Christopher -- in the 1990s, DC sold a property at the corner of N. Capitol and K St. NW to some Catholic affiliated org. -- it's across the street from Gonzaga High School. A couple years later the city wanted it back, and had to pay double the price.

And there are many instances of schools being transferred to orgs. like GU and other nonprofits, and eventually being sold off for housing or other uses.

Now, I do think the city has a clawback provision of some sort.

At 4:32 PM, Anonymous Anonymous said...

1. You have not addressed why you included the new Takoma Rec playground in your arguments re a new middle school site -- its two blocks from the site proposed -- this is the demogoguery.

2. While the area at 3rd and Sheridan may be used as recreation space - its merely a Ballfield, not a PARK in the sense of Ft. Slocum Park south of the old Rabaut. No trees need even by removed.

3. According to DC Property records the area from 3rd to 5th streets bordering Van Buren is 'owned' by the Department of Public Recreation and is 'used' as a 'recreation center' [SQ 3272 & SQ 3283]. The area along 3rd street & Sheridan [SQ 3285] is just general DC property and is NOT owned by DPR]. Half of the SQ is the Coolidge Track & Field. What the sign says is irrelevant in the process towards change in usage compared to official records. see

4. The charter school properties are 'owned' by DC govt and are leased under contract to the charter schools. Do you propose breaking the lease, engendering lawsuits from owners and parents in order to correct the mistakes of the past? Your definition of 'availability' doesn't seem to include legal, nor public vs. private.

5. Walter Reed property is an historic campus in all respects and all current buildings and grounds are committed in the Federal application process [DC still does not own the land].

6. All in all - you seem to adopt the point of view that you don't want a middle school at 3rd & sheridan and then invent totally impractical, unfeasible alternatives and unrelated information to steer the discussion away from responses and to make an argument. Your rationality and practicality have indeed been compromised.

At 8:36 PM, Blogger Richard Layman said...

not really. note my comment about rigorous planning.

the point I didn't feel needed to be made so overt, but obviously does, is an evaluation framework for use of public lands is necessary. Land that is used for a purpose that is virtually impossible to replace should not be used for other purposes, Unless there are no other alternatives.

There are other alternatives.

Those other alternatives aren't being explored, except to say that they are too hard to explore or difficult to challenge.

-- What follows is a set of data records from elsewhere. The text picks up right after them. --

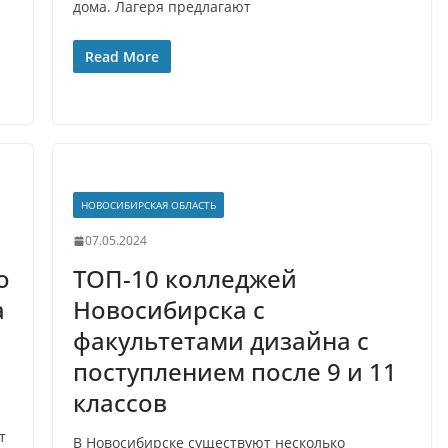
дома. Лагеря предлагают
Read More
НОВОСИБИРСКАЯ ОБЛАСТЬ
07.05.2024
о
ТОП-10 колледжей
а
Новосибирска с
факультетами дизайна с
поступлением после 9 и 11
классов
т
В Новосибирске существуют несколько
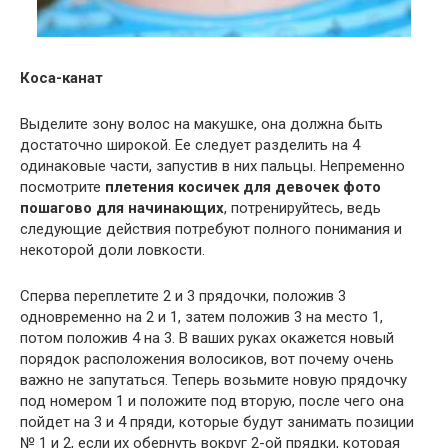
Коса-канат
Выделите зону волос на макушке, она должна быть
достаточно широкой. Ее следует разделить на 4
одинаковые части, запустив в них пальцы. Непременно
посмотрите
плетения косичек для девочек фото
пошагово для начинающих
, потренируйтесь, ведь
следующие действия потребуют полного понимания и
некоторой доли ловкости.
Сперва переплетите 2 и 3 прядочки, положив 3
одновременно на 2 и 1, затем положив 3 на место 1,
потом положив 4 на 3. В ваших руках окажется новый
порядок расположения волосиков, вот почему очень
важно не запутаться. Теперь возьмите новую прядочку
под номером 1 и положите под вторую, после чего она
пойдет на 3 и 4 пряди, которые будут занимать позиции
№ 1 и 2, если их обернуть вокруг 2-ой прядки, которая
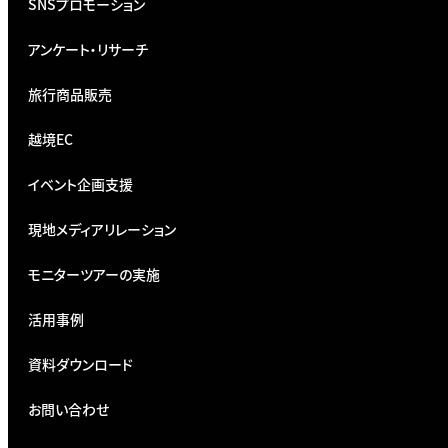
SNSプロモーション
アンケート・リサーチ
旅行商品販売
越境EC
イベント企画支援
現地メディアリレーション
モニターツアーの実施
活用事例
資料ダウンロード
お問い合わせ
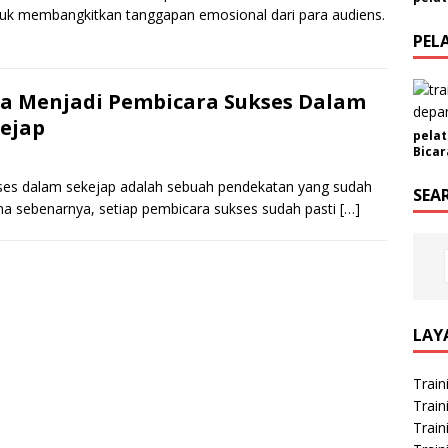
E
tuk membangkitkan tanggapan emosional dari para audiens.
m
PEL
a
i
l
a Menjadi Pembicara Sukses Dalam
ejap
pelat
Bicar
kses dalam sekejap adalah sebuah pendekatan yang sudah
SEA
arena sebenarnya, setiap pembicara sukses sudah pasti
[…]
LAY
Train
Train
Train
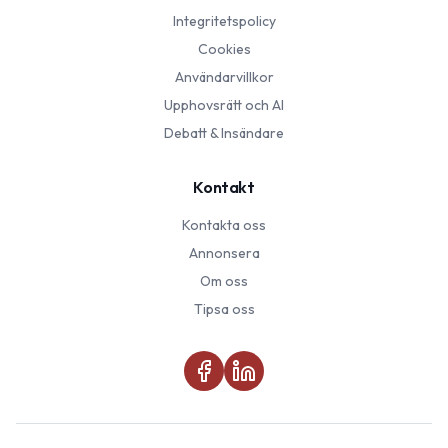
Integritetspolicy
Cookies
Användarvillkor
Upphovsrätt och AI
Debatt & Insändare
Kontakt
Kontakta oss
Annonsera
Om oss
Tipsa oss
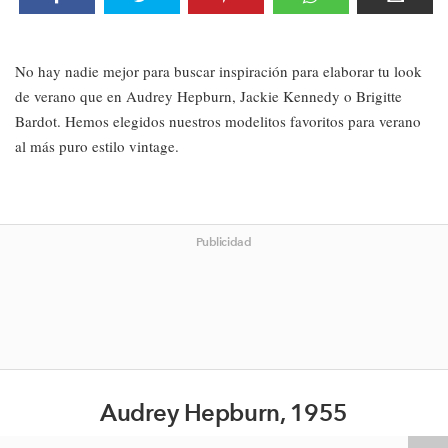
No hay nadie mejor para buscar inspiración para elaborar tu look
de verano que en Audrey Hepburn, Jackie Kennedy o Brigitte
Bardot. Hemos elegidos nuestros modelitos favoritos para verano
al más puro estilo vintage.
Publicidad
Audrey Hepburn, 1955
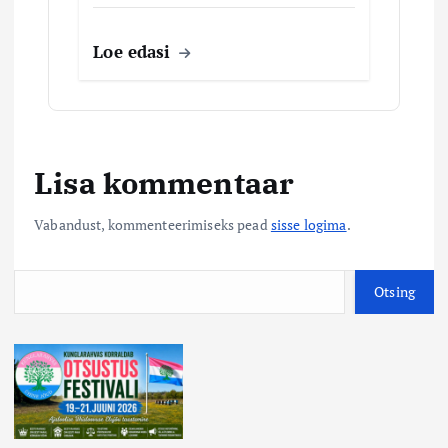
Loe edasi
Lisa kommentaar
Vabandust, kommenteerimiseks pead
sisse logima
.
O
Otsing
t
s
i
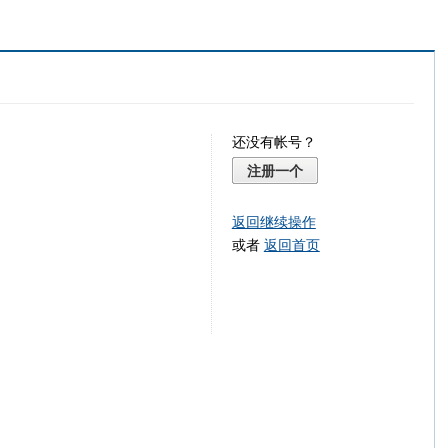
还没有帐号？
注册一个
返回继续操作
或者
返回首页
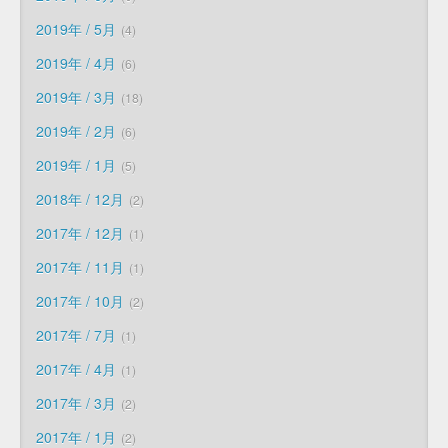
2019年 / 5月
4
2019年 / 4月
6
2019年 / 3月
18
2019年 / 2月
6
2019年 / 1月
5
2018年 / 12月
2
2017年 / 12月
1
2017年 / 11月
1
2017年 / 10月
2
2017年 / 7月
1
2017年 / 4月
1
2017年 / 3月
2
2017年 / 1月
2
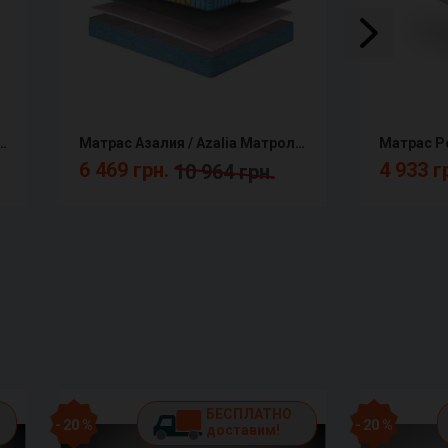
ry (Мемори) Melange КММ
Матрас Азалия / Azalia Матролюкс
6 469 грн.
4 933 г
10 964 грн.
БЕСПЛАТНО
- 20 %
- 20 %
доставим!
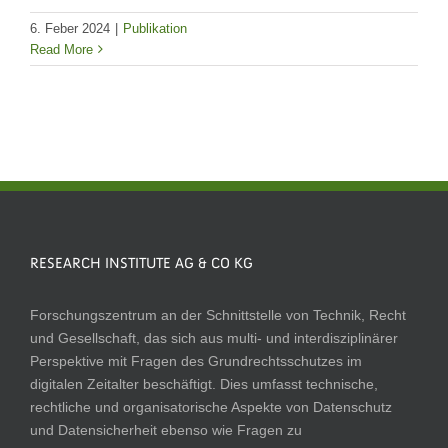
6. Feber 2024
|
Publikation
Read More
RESEARCH INSTITUTE AG & CO KG
Forschungszentrum an der Schnittstelle von Technik, Recht
und Gesellschaft, das sich aus multi- und interdisziplinärer
Perspektive mit Fragen des Grundrechtsschutzes im
digitalen Zeitalter beschäftigt. Dies umfasst technische,
rechtliche und organisatorische Aspekte von Datenschutz
und Datensicherheit ebenso wie Fragen zu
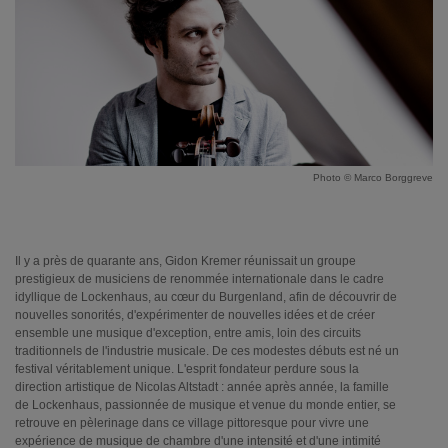
Photo © Marco Borggreve
Il y a près de quarante ans, Gidon Kremer réunissait un groupe
prestigieux de musiciens de renommée internationale dans le cadre
idyllique de Lockenhaus, au cœur du Burgenland, afin de découvrir de
nouvelles sonorités, d'expérimenter de nouvelles idées et de créer
ensemble une musique d'exception, entre amis, loin des circuits
traditionnels de l'industrie musicale. De ces modestes débuts est né un
festival véritablement unique. L'esprit fondateur perdure sous la
direction artistique de Nicolas Altstadt : année après année, la famille
de Lockenhaus, passionnée de musique et venue du monde entier, se
retrouve en pèlerinage dans ce village pittoresque pour vivre une
expérience de musique de chambre d'une intensité et d'une intimité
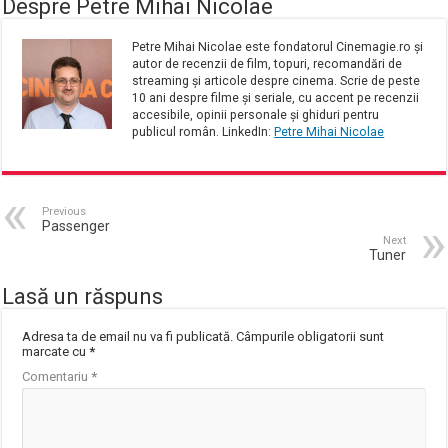
Despre Petre Mihai Nicolae
Petre Mihai Nicolae este fondatorul Cinemagie.ro și
autor de recenzii de film, topuri, recomandări de
streaming și articole despre cinema. Scrie de peste
10 ani despre filme și seriale, cu accent pe recenzii
accesibile, opinii personale și ghiduri pentru
publicul român. LinkedIn:
Petre Mihai Nicolae
Previous
Passenger
Next
Tuner
Lasă un răspuns
Adresa ta de email nu va fi publicată.
Câmpurile obligatorii sunt
marcate cu
*
Comentariu
*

Rather than address form vs. substance arguments wrt the use of the space currently, 1. people are saying it isn't used and 2. it's owned by the school system even if it used for another purpose and managed in a real sense by DPR. That's a legalistic argument used to ignore the reality of the situation.

First, it makes no sense to build a northern middle school given current school utilization. Second, But for building up CHS, well, you can make the argument that you have to have the school in line in order to support the high school. Third, in that situation, you could colocate the HS and the MS in Coolidge until which time Coolidge needs the whole building, of which it currently has less than 40% of the enrollment the building is capable of supporting.

Fourth, I'd explore all reasonable alternatives. I have at least two, the Fort Totten parking lot, or on the backside of Paul. A third would be on top of the Walmart. The easiest would be to do it at Walter Reed. Or yes, to force the relocation of a charter school for a DCPS middle school as a replacement.

From the standpoint of a hierarchy of reasons, I think that could be acceptable. And yes, more acceptable than reducing the amount of park space that is actively used.